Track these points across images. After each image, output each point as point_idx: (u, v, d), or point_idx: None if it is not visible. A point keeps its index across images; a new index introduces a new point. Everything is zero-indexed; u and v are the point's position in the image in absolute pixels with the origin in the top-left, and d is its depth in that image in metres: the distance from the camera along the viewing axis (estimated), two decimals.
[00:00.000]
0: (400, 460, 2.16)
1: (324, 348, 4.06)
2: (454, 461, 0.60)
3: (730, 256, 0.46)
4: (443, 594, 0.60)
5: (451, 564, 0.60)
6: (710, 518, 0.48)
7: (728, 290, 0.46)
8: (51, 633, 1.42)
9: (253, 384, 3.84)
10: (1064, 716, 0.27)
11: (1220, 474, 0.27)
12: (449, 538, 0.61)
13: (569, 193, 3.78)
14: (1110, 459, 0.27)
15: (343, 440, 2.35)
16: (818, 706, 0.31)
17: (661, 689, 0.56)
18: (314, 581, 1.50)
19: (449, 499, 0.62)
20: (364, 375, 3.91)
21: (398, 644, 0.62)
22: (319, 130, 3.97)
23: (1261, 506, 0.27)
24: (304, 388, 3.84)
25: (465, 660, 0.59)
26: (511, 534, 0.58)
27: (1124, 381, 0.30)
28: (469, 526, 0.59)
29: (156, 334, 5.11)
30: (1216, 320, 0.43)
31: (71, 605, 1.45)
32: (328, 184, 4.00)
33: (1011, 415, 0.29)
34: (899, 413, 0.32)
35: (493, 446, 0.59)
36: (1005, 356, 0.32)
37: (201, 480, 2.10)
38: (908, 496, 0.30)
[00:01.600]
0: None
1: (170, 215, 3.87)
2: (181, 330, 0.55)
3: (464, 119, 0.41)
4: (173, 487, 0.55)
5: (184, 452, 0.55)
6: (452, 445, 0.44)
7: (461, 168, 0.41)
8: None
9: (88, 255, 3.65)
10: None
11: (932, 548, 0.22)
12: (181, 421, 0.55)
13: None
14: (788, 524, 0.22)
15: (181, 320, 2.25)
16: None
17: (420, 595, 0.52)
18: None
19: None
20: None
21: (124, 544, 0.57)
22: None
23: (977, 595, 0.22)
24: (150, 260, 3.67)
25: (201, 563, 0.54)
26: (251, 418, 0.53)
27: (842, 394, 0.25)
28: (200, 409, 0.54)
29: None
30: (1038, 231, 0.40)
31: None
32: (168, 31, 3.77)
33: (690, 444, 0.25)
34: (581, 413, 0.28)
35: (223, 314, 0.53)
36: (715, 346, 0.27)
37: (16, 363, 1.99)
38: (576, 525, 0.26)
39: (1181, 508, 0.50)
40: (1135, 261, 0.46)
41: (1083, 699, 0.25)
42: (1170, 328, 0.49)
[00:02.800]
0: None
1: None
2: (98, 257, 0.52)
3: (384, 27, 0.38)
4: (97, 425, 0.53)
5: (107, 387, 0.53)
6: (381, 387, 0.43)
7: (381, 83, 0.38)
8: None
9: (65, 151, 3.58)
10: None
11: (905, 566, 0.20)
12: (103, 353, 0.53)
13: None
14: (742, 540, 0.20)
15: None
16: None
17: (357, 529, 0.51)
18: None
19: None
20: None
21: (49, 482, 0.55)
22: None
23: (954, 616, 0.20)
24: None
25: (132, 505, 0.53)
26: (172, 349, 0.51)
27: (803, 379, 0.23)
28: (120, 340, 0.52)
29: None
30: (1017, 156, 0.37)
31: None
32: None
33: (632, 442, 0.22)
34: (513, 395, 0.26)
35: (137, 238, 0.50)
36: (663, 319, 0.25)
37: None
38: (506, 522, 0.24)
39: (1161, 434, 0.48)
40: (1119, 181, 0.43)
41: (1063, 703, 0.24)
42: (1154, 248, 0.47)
= = = = =
Task to carry out:
Your task is to restate, word for word, only those lines above that fall between the line holding "16: (818, 706, 0.31)" and the line holding "29: (156, 334, 5.11)", inclusive.

Answer space:
16: (818, 706, 0.31)
17: (661, 689, 0.56)
18: (314, 581, 1.50)
19: (449, 499, 0.62)
20: (364, 375, 3.91)
21: (398, 644, 0.62)
22: (319, 130, 3.97)
23: (1261, 506, 0.27)
24: (304, 388, 3.84)
25: (465, 660, 0.59)
26: (511, 534, 0.58)
27: (1124, 381, 0.30)
28: (469, 526, 0.59)
29: (156, 334, 5.11)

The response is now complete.